11 Ideas for Fundraising in a Pandemic

  • Published April 16, 2020
  • / By Gail Grimes

Social distancing may feel like the worst thing that could happen to any development program, but it’s also a a unique opportunity to strengthen the bond between your organization and its supporters.

Below are 11 ideas for keeping your organization in the conversation, helping donors feel engaged and valued, and, yes, inspiring them to give, even at a time like this — maybe especially at a time like this.

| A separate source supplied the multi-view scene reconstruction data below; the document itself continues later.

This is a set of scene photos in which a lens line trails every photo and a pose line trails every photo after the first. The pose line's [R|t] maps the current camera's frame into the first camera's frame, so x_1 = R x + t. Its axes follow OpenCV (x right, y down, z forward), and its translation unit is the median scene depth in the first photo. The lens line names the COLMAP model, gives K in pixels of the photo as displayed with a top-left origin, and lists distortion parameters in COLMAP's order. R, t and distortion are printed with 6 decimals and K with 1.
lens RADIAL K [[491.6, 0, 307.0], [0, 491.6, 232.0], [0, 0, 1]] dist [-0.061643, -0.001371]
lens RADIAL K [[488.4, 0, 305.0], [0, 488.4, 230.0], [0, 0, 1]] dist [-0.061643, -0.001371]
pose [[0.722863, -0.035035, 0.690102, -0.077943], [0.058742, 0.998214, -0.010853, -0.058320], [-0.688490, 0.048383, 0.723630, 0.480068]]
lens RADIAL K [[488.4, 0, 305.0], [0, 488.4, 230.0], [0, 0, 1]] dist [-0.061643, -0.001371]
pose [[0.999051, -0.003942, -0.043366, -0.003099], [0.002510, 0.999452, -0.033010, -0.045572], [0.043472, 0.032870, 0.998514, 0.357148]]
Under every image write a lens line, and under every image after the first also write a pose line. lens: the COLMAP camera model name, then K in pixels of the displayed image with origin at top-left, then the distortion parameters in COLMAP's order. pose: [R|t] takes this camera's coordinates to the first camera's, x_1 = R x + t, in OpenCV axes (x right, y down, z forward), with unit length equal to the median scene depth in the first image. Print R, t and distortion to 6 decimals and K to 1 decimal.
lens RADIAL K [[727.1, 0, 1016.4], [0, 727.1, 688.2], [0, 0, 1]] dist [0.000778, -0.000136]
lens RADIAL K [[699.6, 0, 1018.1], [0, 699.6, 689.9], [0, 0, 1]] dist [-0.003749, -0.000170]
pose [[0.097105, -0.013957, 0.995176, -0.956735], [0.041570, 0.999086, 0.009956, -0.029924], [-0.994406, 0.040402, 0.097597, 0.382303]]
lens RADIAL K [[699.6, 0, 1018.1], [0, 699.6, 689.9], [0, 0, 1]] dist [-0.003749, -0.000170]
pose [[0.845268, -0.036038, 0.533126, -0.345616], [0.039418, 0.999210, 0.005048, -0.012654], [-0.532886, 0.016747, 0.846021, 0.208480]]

  1. Communicate more often, not less. People want to know what’s happening out there. Until things ease up, consider a brief email as often as twice a week, maybe even more often for board members and major donors. Be sure to make the content meaningful, crisp, and brief. When communication is frequent, three well-chosen sentences are often enough.
  2. Be specific. Generalities stoke anxiety while details reassure by putting boundaries around the chaos. Tell supporters how the pandemic is affecting your organization. Talk sincerely about the challenges and the measures being taken.
  3. Share some good news. Even now something positive is happening at your organization. Find it and tell your donors about it. We could all use a lift.
  4. Host webinars. You’ve got experts. Your donors have time.
  5. Call a widow or widower. Someone on your board or in your donor family is home alone with little or no support. Find out what they’re missing and offer to help. End the conversation with a question: “May I call again soon just to check in?”
  6. Lend your Zoom room. A lot of families are holding virtual Sunday dinners and birthday parties via video conference, but not everyone has the technology or the know-how. If you do, offer to host an online get-together for a donor’s family.
  7. Share snapshots and home videos. Your CEO in his kitchen making French toast. Your foundation board chair doing a jigsaw puzzle with her grandkids. The cherry blossoms out of your home office window. Make it personal and keep it light!
  8. Share staff picks. Ask your organization’s brightest stars to recommend books and films your donors might enjoy while at home. Ideally, focus on stories that relate to your mission. Share the list and invite your donors to suggest their own hidden gems.
  9. Hold that big event anyway. Just do it by video conference, with activities adapted to distance and a mix of creative content and conversation. Send an email invitation posting the date and time. Send two reminders, one the day before and one that morning. Suggest appropriate dress. As always, invite donors to give. End the event by showing a link to an online silent auction. If people want to linger, that’s great, but be sure to post an official end time and announce when it has arrived; nothing deflates impact like an event that just peters out.
    • People are hungry for fun. If Jimmy Fallon can host the Tonight Show from his kitchen table, you can do this!
      • Virtual Tennis Tournament. Everybody put on your best whites and meet online for an hour of tennis-focused fun. Launch the event with upbeat music behind video or photos from last year’s tournament. Get a popular local player to talk (three minutes max) about the time she went to Wimbledon. Play clips from famous volleys (Tennis Bloopers?). Ask a local pro to do 15 minutes of Q&A and maybe demonstrate his backhand for the camera. And for competition? Tennis trivia!
      • Virtual Gala Ball. Hire a pianist or even a band to play dance music from their homes. Invite guests to roll back the carpet and place the laptop so the camera can capture their smooth moves. Use the chat window to hold a dance trivia quiz. End the evening with a video clip of Fred and Ginger doing what they do best.
  10. Invite your donors to help. Yes, ask. We’re all feeling helpless these days. Giving is a way for donors to take back their personal power and make a difference. Stick to your stated funding priorities — or make the case for a new gift opportunity that will help your organization address the impact of the pandemic.
  11. Stay sane. Aside from the obvious (breathe, etc.), take advice from the space station astronauts. Set small objectives — for the next 10 minutes, the next hour, the rest of the day. And be easy on yourself; bite off only what you can chew. Now more than ever, the world needs the skills and commitment you bring to every challenge.